Natalka is surprised how pleased she feels to have a meal alone with Benedict. It’s because she’s feeling stressed, she tells herself. It’s a strain being with too many people.
‘Edwin is obviously getting on well with Julie Monroe,’ she says.
‘Yes,’ says Benedict. ‘He gets on with most people, though. You should have seen him at church. I’ve been going there for two years and I’ve never spoken to anyone. Edwin was the life and soul of the party.’
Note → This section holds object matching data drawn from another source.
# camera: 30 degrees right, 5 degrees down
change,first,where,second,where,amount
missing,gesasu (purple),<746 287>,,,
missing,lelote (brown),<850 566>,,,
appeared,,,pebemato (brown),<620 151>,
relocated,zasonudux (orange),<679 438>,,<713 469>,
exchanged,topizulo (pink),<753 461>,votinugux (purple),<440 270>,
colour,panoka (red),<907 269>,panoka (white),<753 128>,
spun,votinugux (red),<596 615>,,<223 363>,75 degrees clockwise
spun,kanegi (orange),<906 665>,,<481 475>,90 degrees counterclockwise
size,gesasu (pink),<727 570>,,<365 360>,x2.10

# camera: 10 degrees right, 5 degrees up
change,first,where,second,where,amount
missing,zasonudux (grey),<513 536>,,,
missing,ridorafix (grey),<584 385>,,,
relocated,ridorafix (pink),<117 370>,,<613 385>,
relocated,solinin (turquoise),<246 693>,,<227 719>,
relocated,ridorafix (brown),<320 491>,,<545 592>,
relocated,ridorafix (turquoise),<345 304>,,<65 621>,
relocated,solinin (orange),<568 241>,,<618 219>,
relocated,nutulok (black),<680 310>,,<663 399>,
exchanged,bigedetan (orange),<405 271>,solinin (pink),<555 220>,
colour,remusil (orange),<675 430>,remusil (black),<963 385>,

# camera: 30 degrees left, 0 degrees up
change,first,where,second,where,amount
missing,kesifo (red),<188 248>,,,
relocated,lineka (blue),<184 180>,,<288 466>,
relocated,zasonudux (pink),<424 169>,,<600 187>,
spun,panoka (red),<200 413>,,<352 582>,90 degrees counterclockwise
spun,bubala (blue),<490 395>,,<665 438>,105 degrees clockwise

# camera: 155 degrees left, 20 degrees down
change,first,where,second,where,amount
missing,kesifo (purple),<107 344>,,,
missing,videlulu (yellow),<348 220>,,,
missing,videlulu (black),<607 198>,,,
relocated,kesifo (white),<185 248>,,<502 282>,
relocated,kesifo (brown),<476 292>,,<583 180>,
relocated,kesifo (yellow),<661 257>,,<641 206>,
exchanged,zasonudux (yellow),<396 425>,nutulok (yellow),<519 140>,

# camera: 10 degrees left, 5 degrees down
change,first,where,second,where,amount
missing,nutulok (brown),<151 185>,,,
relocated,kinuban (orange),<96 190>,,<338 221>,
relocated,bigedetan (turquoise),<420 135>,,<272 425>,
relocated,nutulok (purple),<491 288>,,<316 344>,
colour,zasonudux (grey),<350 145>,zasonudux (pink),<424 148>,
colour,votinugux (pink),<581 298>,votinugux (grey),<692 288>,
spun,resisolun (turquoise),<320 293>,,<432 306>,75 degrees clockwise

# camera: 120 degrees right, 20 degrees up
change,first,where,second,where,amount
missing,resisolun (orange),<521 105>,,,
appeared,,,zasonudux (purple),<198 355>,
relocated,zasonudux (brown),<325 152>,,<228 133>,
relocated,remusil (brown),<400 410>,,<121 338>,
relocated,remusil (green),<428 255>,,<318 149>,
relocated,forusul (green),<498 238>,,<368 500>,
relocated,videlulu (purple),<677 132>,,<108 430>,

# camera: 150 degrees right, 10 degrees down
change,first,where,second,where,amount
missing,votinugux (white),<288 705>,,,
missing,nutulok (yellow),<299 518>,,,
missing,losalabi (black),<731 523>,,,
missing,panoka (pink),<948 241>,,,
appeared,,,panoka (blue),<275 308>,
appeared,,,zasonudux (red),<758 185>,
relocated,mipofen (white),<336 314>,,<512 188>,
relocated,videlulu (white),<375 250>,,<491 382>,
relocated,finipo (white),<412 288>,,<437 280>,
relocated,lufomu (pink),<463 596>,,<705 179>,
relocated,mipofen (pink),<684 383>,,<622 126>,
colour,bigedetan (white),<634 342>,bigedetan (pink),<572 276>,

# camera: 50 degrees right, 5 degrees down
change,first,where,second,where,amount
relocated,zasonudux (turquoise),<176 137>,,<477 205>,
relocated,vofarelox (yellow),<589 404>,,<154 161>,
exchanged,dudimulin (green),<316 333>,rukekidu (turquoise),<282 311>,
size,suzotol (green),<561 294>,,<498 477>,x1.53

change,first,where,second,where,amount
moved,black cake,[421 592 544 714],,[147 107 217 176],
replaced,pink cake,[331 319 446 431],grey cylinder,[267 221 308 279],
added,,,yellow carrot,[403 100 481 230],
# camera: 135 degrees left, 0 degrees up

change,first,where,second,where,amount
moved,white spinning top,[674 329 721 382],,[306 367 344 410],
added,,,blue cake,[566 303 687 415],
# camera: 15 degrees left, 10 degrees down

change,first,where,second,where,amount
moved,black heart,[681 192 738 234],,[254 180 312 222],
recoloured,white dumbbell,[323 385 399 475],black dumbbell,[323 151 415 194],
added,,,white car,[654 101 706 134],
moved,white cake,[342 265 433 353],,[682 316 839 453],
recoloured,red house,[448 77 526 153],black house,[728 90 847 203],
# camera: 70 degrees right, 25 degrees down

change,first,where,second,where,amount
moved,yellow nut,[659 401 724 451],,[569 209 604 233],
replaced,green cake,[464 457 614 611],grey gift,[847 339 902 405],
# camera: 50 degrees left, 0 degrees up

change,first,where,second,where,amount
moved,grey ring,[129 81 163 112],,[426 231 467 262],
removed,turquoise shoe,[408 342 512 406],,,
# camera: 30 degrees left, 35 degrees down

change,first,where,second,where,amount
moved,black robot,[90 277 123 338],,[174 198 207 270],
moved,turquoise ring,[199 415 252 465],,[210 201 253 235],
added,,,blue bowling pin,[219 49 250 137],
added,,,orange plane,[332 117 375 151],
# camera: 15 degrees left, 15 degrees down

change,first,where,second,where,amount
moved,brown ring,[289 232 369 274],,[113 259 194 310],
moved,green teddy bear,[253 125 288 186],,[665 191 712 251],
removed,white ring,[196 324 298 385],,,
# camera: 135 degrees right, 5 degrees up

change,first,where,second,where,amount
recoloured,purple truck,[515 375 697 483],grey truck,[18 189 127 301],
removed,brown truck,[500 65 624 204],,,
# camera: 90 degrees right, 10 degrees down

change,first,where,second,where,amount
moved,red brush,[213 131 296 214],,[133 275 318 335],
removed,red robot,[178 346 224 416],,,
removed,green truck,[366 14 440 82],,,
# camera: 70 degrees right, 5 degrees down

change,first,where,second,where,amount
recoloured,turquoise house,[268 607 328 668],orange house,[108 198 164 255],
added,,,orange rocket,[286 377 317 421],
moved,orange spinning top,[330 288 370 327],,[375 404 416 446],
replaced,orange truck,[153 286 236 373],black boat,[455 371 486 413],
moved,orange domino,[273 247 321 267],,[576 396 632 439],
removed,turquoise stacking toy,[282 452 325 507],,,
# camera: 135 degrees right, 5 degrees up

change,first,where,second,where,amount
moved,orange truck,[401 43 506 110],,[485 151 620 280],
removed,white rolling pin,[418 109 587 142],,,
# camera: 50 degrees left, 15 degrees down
Natalka discovers that her glass is empty and fills them both up again.
‘Why did you become a monk?’ she asks.
Benedict looks surprised but he answers readily enough. ‘I fell in love. That was what it was like. I used to go to mass without telling anyone. God was like my secret relationship. Then I went to the seminary and I struggled a bit; it was all so rational and logical. We had to do something called apologetics, refuting arguments against Catholicism. I just wanted to say, “You can’t prove it, you just have to feel it.” ’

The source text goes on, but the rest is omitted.